Written by: Daniel Thomas
Published on: 28 Feb 2023
Category:

finance staff
The report by WIBF and LSE said a move to ‘remote-first’ working, in which homeworking is the primary option for most staff, had either no impact or a positive impact on productivity © Chris Ratcliffe/Bloomberg

Workers in financial services are often ignoring company rules on the number of days they should be in the office, according to a report sponsored by some of the UK’s largest financial institutions.

The study by non-profit group Women in Banking and Finance (WIBF) and the London School of Economics found staff wanted more flexible working as they rejected presenteeism in favour of productivity.

Finance workers saw flexibility rather than the need to meet a quota on days in the office as better aligned with efficiency at team level, according to the interview-based report.

The pandemic has caused many companies to consider new ways of working, with many moving to more flexible approaches but with a set number of days when workers are expected to be present in the office.

The report said a move to “remote-first” working, in which homeworking is the primary option for most staff, had either no impact or a positive impact on productivity.

It added that this “highlights that while at the C-suite level executives in many large firms are asking for workers to come into the office a specific number of days per week, in practice they are being ignored, with managers often favouring a remote-first approach that satisfies local operational needs”.

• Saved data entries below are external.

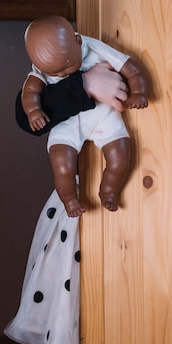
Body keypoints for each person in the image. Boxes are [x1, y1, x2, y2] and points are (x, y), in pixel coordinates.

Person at [6, 69, 171, 344]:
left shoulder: (133, 55)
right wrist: (85, 85)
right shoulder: (67, 64)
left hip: (141, 213)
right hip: (82, 220)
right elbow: (26, 117)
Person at [21, 15, 149, 217]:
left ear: (78, 40)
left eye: (67, 67)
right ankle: (70, 200)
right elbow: (29, 91)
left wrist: (139, 92)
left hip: (104, 116)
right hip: (68, 123)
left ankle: (109, 191)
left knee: (120, 157)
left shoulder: (93, 47)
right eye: (56, 74)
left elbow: (129, 68)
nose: (63, 75)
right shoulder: (45, 65)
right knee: (62, 166)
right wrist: (33, 111)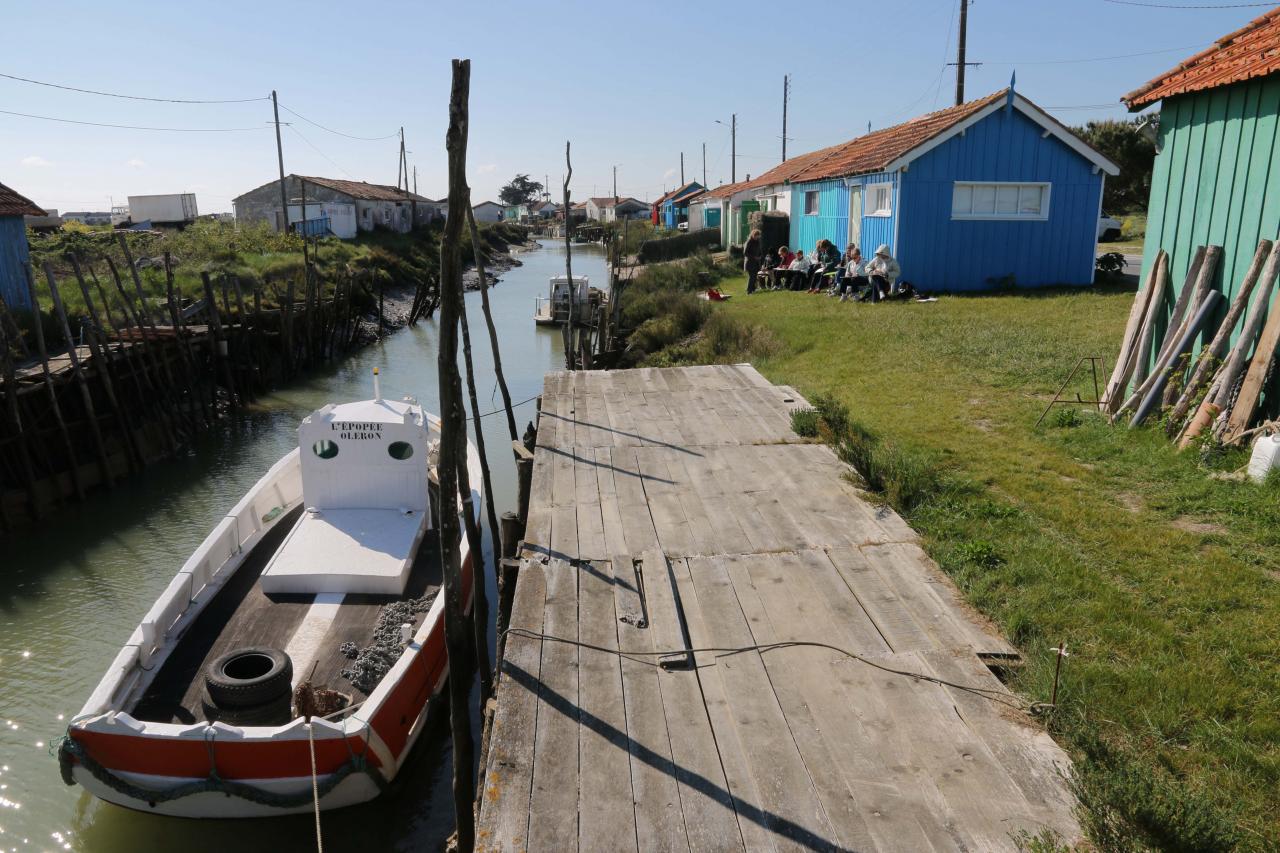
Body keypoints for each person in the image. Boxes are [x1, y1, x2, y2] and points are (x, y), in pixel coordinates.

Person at [743, 229, 764, 294]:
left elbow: (760, 251)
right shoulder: (749, 242)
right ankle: (749, 291)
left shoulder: (758, 242)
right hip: (750, 262)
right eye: (756, 236)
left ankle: (753, 289)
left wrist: (760, 256)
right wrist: (754, 257)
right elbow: (745, 253)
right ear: (753, 235)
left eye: (758, 236)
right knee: (752, 277)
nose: (757, 237)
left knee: (754, 277)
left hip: (756, 263)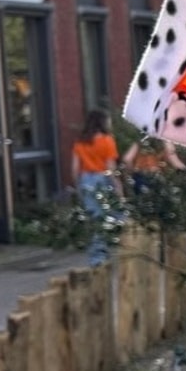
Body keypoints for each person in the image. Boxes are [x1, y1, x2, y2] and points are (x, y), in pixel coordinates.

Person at [69, 109, 122, 264]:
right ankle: (108, 252)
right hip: (103, 178)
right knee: (113, 215)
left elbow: (74, 169)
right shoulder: (107, 141)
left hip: (86, 179)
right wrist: (118, 186)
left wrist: (78, 186)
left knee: (94, 218)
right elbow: (110, 167)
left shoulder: (80, 142)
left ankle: (97, 256)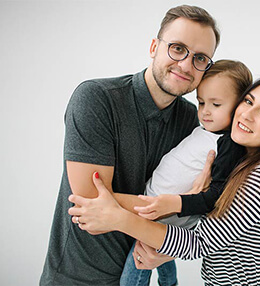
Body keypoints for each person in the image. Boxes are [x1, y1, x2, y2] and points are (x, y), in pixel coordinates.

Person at [40, 5, 220, 286]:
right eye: (177, 48)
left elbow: (207, 208)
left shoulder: (196, 122)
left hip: (140, 274)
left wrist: (170, 244)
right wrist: (182, 205)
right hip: (76, 277)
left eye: (200, 58)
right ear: (153, 47)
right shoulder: (97, 99)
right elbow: (89, 199)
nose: (186, 64)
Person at [69, 76, 260, 285]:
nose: (246, 113)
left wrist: (119, 217)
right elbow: (216, 232)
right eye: (248, 101)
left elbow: (200, 242)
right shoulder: (240, 160)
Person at [120, 60, 252, 285]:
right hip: (156, 206)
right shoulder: (206, 130)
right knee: (156, 257)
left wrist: (176, 203)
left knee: (137, 264)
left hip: (167, 214)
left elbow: (216, 196)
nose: (205, 112)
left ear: (240, 105)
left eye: (216, 104)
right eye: (201, 103)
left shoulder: (228, 144)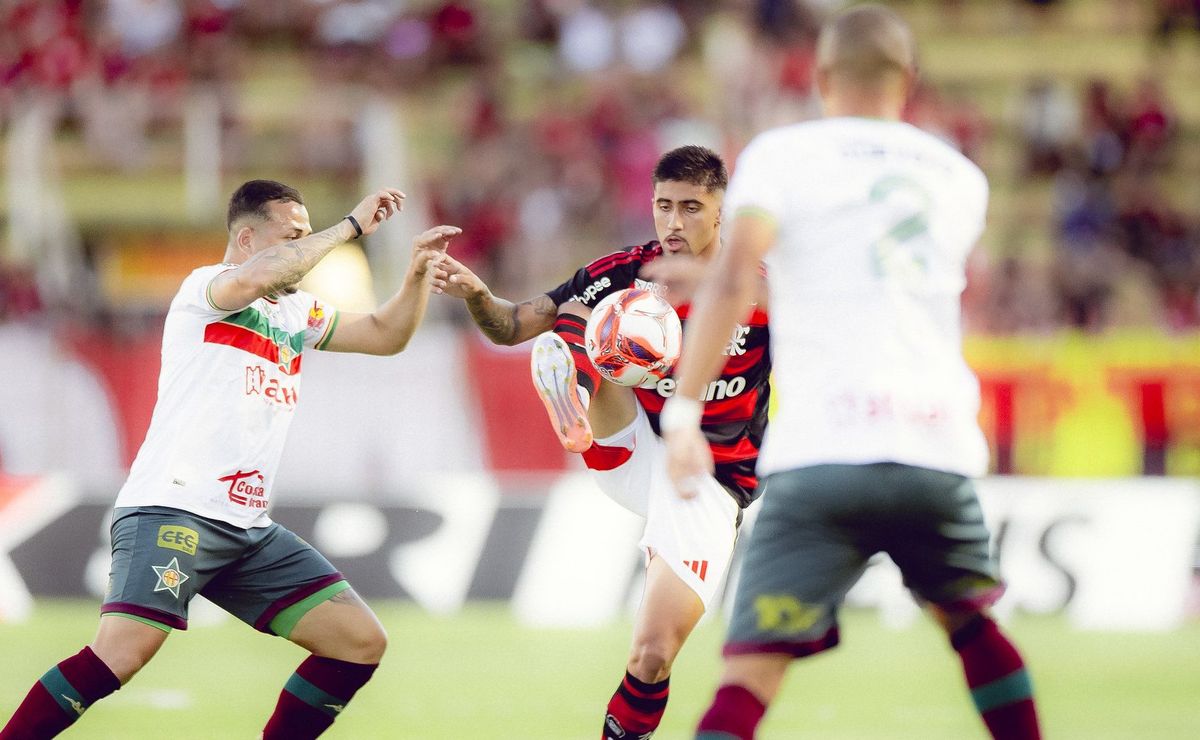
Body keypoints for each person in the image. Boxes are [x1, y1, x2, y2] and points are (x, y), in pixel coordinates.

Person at [660, 5, 1042, 740]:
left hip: (822, 455)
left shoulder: (784, 155)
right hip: (933, 449)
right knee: (973, 628)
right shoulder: (960, 177)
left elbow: (736, 273)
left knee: (749, 675)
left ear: (822, 75)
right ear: (909, 79)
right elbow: (879, 283)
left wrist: (683, 416)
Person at [1, 180, 460, 740]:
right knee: (123, 652)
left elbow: (386, 335)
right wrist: (351, 228)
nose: (307, 243)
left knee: (357, 641)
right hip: (174, 509)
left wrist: (415, 277)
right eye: (293, 234)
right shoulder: (207, 289)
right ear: (247, 238)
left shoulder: (296, 311)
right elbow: (257, 278)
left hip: (246, 527)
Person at [431, 145, 770, 739]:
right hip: (631, 445)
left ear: (723, 212)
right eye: (664, 206)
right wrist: (478, 296)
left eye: (691, 208)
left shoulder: (761, 292)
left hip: (709, 482)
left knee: (652, 653)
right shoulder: (628, 270)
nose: (673, 223)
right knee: (580, 319)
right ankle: (576, 404)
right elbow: (514, 323)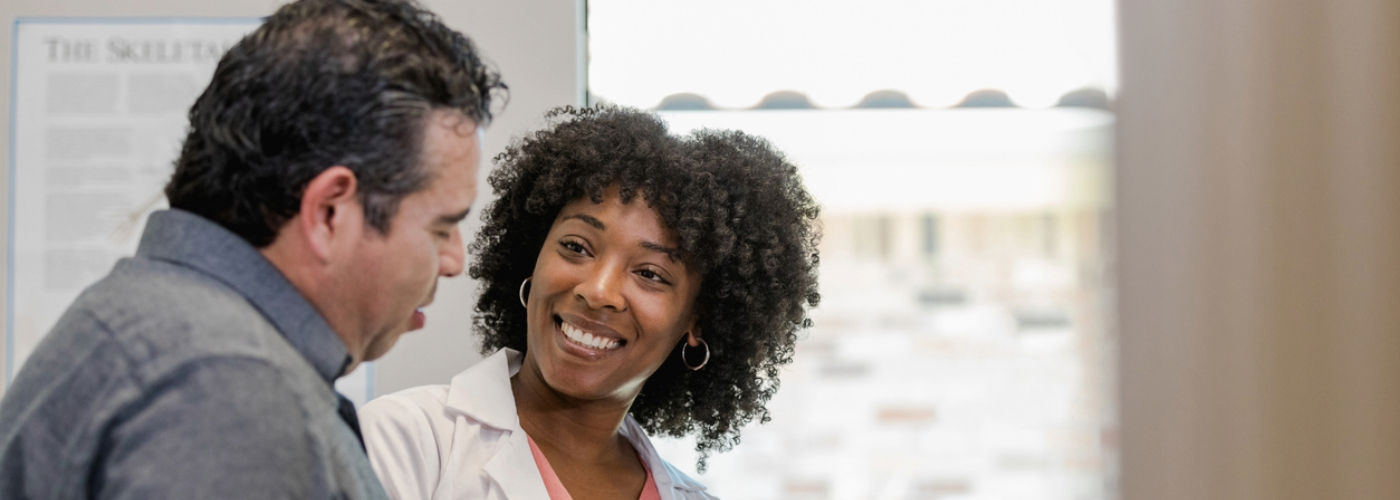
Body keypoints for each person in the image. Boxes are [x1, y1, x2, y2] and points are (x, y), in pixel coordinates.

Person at [0, 0, 505, 498]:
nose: (455, 261)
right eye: (441, 228)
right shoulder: (235, 392)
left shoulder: (150, 318)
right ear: (330, 212)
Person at [358, 106, 822, 500]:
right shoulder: (404, 442)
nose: (597, 290)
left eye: (650, 274)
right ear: (533, 256)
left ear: (698, 320)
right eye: (577, 247)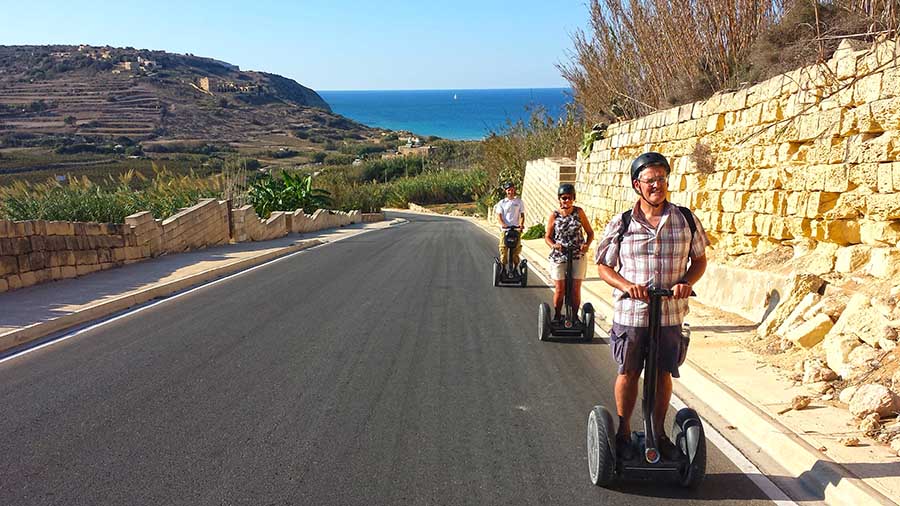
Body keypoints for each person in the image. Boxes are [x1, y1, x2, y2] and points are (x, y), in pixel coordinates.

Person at [593, 152, 709, 461]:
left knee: (661, 373)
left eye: (662, 179)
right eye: (651, 180)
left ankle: (657, 432)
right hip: (632, 313)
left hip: (670, 312)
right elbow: (604, 266)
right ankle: (623, 431)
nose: (658, 185)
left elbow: (699, 260)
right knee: (629, 371)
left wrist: (686, 281)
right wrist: (625, 285)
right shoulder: (622, 222)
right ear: (637, 185)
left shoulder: (685, 219)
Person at [544, 183, 594, 322]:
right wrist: (554, 245)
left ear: (573, 198)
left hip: (577, 254)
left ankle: (575, 317)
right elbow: (547, 236)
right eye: (564, 198)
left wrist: (586, 245)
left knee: (575, 289)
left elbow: (590, 233)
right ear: (559, 199)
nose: (566, 201)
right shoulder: (554, 215)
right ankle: (558, 315)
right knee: (560, 289)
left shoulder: (579, 212)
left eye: (569, 198)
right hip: (559, 255)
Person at [494, 181, 525, 268]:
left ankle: (515, 268)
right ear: (506, 191)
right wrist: (503, 224)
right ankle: (503, 267)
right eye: (508, 190)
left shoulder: (519, 202)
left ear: (514, 190)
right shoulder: (502, 203)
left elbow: (522, 215)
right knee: (503, 250)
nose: (510, 192)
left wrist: (521, 224)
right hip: (505, 230)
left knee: (516, 250)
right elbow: (499, 216)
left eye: (511, 190)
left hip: (516, 229)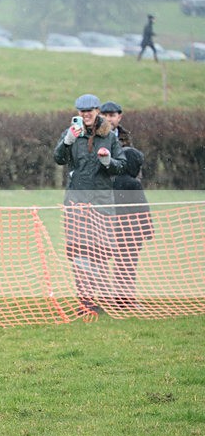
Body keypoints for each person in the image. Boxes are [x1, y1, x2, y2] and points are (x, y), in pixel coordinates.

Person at [54, 93, 127, 315]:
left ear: (97, 111)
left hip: (102, 204)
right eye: (81, 111)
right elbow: (58, 159)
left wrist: (108, 161)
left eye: (90, 111)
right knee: (79, 254)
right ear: (78, 113)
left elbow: (122, 166)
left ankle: (100, 298)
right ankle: (85, 301)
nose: (85, 115)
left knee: (101, 254)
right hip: (76, 203)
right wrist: (67, 141)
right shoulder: (72, 133)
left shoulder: (110, 137)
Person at [112, 147, 153, 310]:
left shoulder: (112, 181)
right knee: (128, 267)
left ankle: (117, 298)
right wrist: (148, 231)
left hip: (115, 230)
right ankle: (126, 300)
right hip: (132, 233)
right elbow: (143, 209)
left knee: (119, 266)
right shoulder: (134, 184)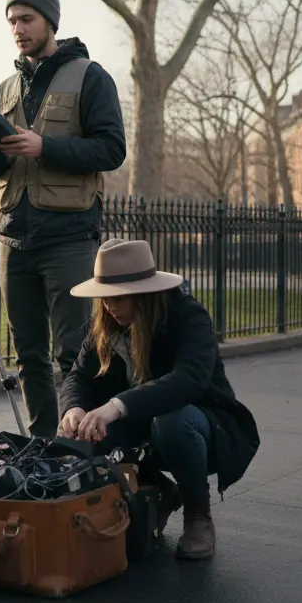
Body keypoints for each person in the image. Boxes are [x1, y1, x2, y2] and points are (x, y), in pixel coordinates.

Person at [0, 0, 127, 438]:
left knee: (75, 352)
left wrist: (45, 147)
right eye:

The study, based on interviews with 70 women and 30 men in the City of London and carried out by LSE, covered businesses in banking, asset management, professional services, fintech and insurance.

The researchers interviewed workers of various levels of seniority at companies such as Bank of America, BlackRock, Citigroup, Credit Suisse, Goldman Sachs, JPMorgan, Morgan Stanley, NatWest, Schroders and UBS.

Grace Lordan, director of the Inclusion Initiative at LSE and an author of the report, said workers were growing frustrated with being told to go to the office to simply sit on a Zoom call.

“Firms that demand their employees are in the office for no reason will lose out on diverse talent pools,” she said. “These demands are also ego-driven rather than having the best interests of the business in mind.”

The study found that women especially favoured a more flexible approach and flagged concerns that overly prescriptive approaches to working in the office would deter female staff.

Anna Lane, president of WIBF, said: “I expect that those managers who are demanding their workers fulfil a rigid three, four or five-day schedule will lose women to their competitors who do not.”

The report was carried out with WIBF’s Accelerating Change Together research programme, which is seeking to better support and retain women in financial services.

The programme is sponsored by Aegon, Baillie Gifford, Barclays, BlackRock, Citi, The Cumberland, EY, Goldman Sachs, HSBC, LSEG, Moody's, Morgan Stanley, Santander, TD and Schroders.